YOUR GOAL
Return every record below exactly; leave out the images.

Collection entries
/---

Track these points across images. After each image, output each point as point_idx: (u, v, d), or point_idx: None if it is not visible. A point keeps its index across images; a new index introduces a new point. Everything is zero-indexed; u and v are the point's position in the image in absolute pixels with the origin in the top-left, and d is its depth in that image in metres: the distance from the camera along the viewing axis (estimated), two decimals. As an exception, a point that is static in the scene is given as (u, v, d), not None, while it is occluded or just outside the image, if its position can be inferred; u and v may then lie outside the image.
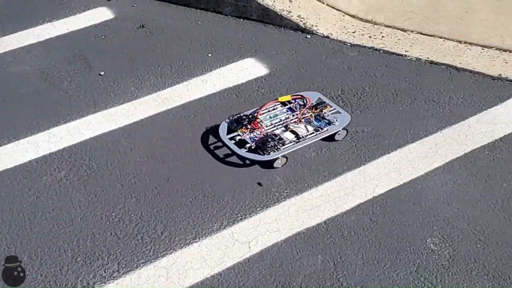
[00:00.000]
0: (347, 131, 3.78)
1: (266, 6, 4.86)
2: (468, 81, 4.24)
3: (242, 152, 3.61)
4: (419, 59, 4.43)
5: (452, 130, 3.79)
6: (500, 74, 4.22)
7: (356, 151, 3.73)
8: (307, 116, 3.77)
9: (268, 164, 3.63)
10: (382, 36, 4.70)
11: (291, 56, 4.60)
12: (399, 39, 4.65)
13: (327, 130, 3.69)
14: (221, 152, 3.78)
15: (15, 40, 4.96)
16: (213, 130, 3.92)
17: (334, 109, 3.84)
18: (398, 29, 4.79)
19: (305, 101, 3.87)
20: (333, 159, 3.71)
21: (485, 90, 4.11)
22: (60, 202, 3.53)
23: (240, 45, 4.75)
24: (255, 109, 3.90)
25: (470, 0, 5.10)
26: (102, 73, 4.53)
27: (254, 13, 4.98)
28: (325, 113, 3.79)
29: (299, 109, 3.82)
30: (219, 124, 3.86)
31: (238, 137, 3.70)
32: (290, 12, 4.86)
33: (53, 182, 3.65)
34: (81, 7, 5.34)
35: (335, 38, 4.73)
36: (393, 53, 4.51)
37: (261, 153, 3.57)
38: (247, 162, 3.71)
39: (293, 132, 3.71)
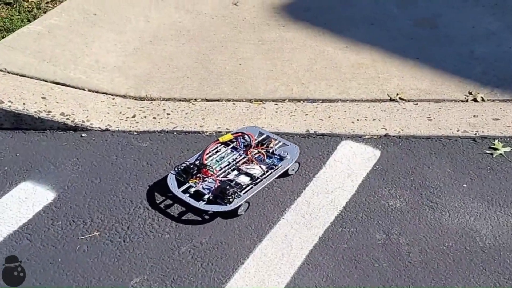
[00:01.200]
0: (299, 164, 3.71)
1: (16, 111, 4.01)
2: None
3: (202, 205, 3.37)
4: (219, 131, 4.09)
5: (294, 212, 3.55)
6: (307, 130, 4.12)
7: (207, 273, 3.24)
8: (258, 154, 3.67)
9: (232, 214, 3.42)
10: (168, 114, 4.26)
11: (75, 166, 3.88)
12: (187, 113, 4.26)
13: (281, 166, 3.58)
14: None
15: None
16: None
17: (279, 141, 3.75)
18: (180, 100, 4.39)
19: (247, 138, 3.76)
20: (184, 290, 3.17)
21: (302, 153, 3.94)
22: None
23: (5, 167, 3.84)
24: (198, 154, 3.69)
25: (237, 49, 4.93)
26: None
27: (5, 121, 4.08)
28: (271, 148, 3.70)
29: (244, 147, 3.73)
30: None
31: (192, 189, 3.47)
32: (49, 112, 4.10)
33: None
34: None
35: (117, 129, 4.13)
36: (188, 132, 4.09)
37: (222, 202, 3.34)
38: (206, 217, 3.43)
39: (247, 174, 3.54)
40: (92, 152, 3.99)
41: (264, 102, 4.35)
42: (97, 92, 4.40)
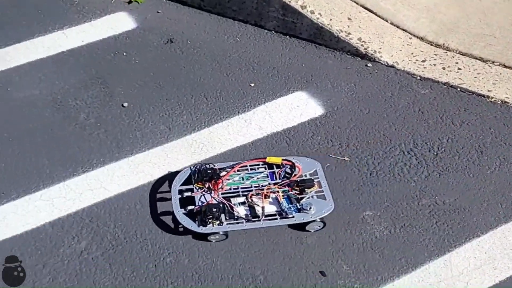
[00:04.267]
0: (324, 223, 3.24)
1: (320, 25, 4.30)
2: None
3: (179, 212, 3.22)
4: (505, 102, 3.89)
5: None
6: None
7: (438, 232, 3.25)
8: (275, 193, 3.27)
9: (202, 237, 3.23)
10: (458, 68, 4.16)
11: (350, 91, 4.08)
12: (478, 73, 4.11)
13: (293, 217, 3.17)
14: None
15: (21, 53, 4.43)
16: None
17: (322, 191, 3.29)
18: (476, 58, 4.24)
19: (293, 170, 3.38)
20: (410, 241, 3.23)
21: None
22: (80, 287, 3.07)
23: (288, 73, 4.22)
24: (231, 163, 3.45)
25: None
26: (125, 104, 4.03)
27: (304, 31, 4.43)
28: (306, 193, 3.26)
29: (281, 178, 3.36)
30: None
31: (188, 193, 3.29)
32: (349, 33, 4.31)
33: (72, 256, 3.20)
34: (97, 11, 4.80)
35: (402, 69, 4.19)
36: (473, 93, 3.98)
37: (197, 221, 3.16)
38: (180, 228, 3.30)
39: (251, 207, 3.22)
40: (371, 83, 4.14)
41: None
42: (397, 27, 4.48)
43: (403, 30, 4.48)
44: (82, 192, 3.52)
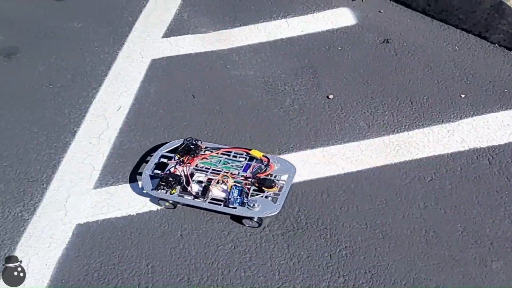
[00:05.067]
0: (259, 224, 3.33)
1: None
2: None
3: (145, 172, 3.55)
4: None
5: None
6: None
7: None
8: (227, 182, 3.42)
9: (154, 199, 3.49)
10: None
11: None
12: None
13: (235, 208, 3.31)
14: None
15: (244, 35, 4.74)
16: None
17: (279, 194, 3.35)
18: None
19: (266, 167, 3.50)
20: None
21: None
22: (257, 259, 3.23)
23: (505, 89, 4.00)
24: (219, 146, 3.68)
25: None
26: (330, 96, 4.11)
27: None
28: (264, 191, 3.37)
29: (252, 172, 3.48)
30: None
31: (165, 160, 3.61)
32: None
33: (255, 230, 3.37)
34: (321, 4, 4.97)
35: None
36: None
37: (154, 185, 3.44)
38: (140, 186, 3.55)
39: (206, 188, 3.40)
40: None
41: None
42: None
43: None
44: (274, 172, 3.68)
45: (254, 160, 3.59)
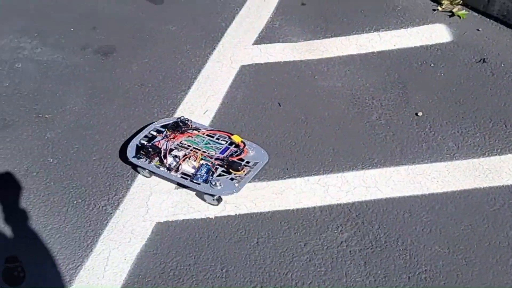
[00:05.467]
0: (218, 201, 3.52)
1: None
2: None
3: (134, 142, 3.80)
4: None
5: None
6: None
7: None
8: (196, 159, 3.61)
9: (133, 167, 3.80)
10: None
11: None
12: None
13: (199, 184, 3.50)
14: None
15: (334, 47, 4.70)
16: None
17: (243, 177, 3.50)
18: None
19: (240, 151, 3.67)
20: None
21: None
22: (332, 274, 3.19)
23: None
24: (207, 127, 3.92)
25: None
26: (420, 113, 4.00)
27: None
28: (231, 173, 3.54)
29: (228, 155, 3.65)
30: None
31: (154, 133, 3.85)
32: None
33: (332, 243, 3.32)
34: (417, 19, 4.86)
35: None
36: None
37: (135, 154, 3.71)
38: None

\---

ANSWER FOR THIS EXERCISE
Track these points across images. After each image, output each point as point_idx: (u, v, d), or point_idx: None if it is not visible. A point keeps its index across images; a new index introduces a new point. Everything is zero-indexed; u and v are the point's position in the image in absolute pixels with the origin in the top-left, and d is its depth in that image in metres: the distance from the camera along the viewing axis (estimated), two decimals. As an exception, a point that is static in the scene is given as (u, v, d), not None, while it is occluded or just outside the image, if its position can be inferred; u and v may then lie outside the image.
[00:00.000]
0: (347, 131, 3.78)
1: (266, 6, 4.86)
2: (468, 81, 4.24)
3: (242, 152, 3.61)
4: (419, 59, 4.43)
5: (452, 130, 3.79)
6: (500, 74, 4.22)
7: (356, 151, 3.73)
8: (307, 116, 3.77)
9: (268, 164, 3.63)
10: (382, 36, 4.70)
11: (291, 56, 4.60)
12: (399, 39, 4.65)
13: (327, 130, 3.69)
14: (221, 152, 3.78)
15: (15, 40, 4.96)
16: (213, 130, 3.92)
17: (334, 109, 3.84)
18: (398, 29, 4.79)
19: (305, 101, 3.87)
20: (333, 159, 3.71)
21: (485, 90, 4.11)
22: (60, 202, 3.53)
23: (240, 45, 4.75)
24: (255, 109, 3.90)
25: (470, 0, 5.10)
26: (102, 73, 4.53)
27: (254, 13, 4.98)
28: (325, 113, 3.79)
29: (299, 109, 3.82)
30: (219, 124, 3.86)
31: (238, 137, 3.70)
32: (290, 12, 4.86)
33: (53, 182, 3.65)
34: (81, 7, 5.34)
35: (335, 38, 4.73)
36: (393, 53, 4.51)
37: (261, 153, 3.57)
38: (247, 162, 3.71)
39: (293, 132, 3.71)
[00:01.200]
0: (299, 164, 3.71)
1: (16, 111, 4.01)
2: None
3: (202, 205, 3.37)
4: (219, 131, 4.09)
5: (294, 212, 3.55)
6: (307, 130, 4.12)
7: (207, 273, 3.24)
8: (258, 154, 3.67)
9: (232, 214, 3.42)
10: (168, 114, 4.26)
11: (75, 166, 3.88)
12: (187, 113, 4.26)
13: (281, 166, 3.58)
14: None
15: None
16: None
17: (279, 141, 3.75)
18: (180, 100, 4.39)
19: (247, 138, 3.76)
20: (184, 290, 3.17)
21: (302, 153, 3.94)
22: None
23: (5, 167, 3.84)
24: (198, 154, 3.69)
25: (237, 49, 4.93)
26: None
27: (5, 121, 4.08)
28: (271, 148, 3.70)
29: (244, 147, 3.73)
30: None
31: (192, 189, 3.47)
32: (49, 112, 4.10)
33: None
34: None
35: (117, 129, 4.13)
36: (188, 132, 4.09)
37: (222, 202, 3.34)
38: (206, 217, 3.43)
39: (247, 174, 3.54)
40: (92, 152, 3.99)
41: (264, 102, 4.35)
42: (97, 92, 4.40)
[00:04.267]
0: (324, 223, 3.24)
1: (320, 25, 4.30)
2: None
3: (179, 212, 3.22)
4: (505, 102, 3.89)
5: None
6: None
7: (438, 232, 3.25)
8: (275, 193, 3.27)
9: (202, 237, 3.23)
10: (458, 68, 4.16)
11: (350, 91, 4.08)
12: (478, 73, 4.11)
13: (293, 217, 3.17)
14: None
15: (21, 53, 4.43)
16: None
17: (322, 191, 3.29)
18: (476, 58, 4.24)
19: (293, 170, 3.38)
20: (410, 241, 3.23)
21: None
22: (80, 287, 3.07)
23: (288, 73, 4.22)
24: (231, 163, 3.45)
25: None
26: (125, 104, 4.03)
27: (304, 31, 4.43)
28: (306, 193, 3.26)
29: (281, 178, 3.36)
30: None
31: (188, 193, 3.29)
32: (349, 33, 4.31)
33: (72, 256, 3.20)
34: (97, 11, 4.80)
35: (402, 69, 4.19)
36: (473, 93, 3.98)
37: (197, 221, 3.16)
38: (180, 228, 3.30)
39: (251, 207, 3.22)
40: (371, 83, 4.14)
41: None
42: (397, 27, 4.48)
43: (403, 30, 4.48)
44: (82, 192, 3.52)
[00:05.067]
0: (259, 224, 3.33)
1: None
2: None
3: (145, 172, 3.55)
4: None
5: None
6: None
7: None
8: (227, 182, 3.42)
9: (154, 199, 3.49)
10: None
11: None
12: None
13: (235, 208, 3.31)
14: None
15: (244, 35, 4.74)
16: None
17: (279, 194, 3.35)
18: None
19: (266, 167, 3.50)
20: None
21: None
22: (257, 259, 3.23)
23: (505, 89, 4.00)
24: (219, 146, 3.68)
25: None
26: (330, 96, 4.11)
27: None
28: (264, 191, 3.37)
29: (252, 172, 3.48)
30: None
31: (165, 160, 3.61)
32: None
33: (255, 230, 3.37)
34: (321, 4, 4.97)
35: None
36: None
37: (154, 185, 3.44)
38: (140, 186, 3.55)
39: (206, 188, 3.40)
40: None
41: None
42: None
43: None
44: (274, 172, 3.68)
45: (254, 160, 3.59)
[00:05.467]
0: (218, 201, 3.52)
1: None
2: None
3: (134, 142, 3.80)
4: None
5: None
6: None
7: None
8: (196, 159, 3.61)
9: (133, 167, 3.80)
10: None
11: None
12: None
13: (199, 184, 3.50)
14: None
15: (334, 47, 4.70)
16: None
17: (243, 177, 3.50)
18: None
19: (240, 151, 3.67)
20: None
21: None
22: (332, 274, 3.19)
23: None
24: (207, 127, 3.92)
25: None
26: (420, 113, 4.00)
27: None
28: (231, 173, 3.54)
29: (228, 155, 3.65)
30: None
31: (154, 133, 3.85)
32: None
33: (332, 243, 3.32)
34: (417, 19, 4.86)
35: None
36: None
37: (135, 154, 3.71)
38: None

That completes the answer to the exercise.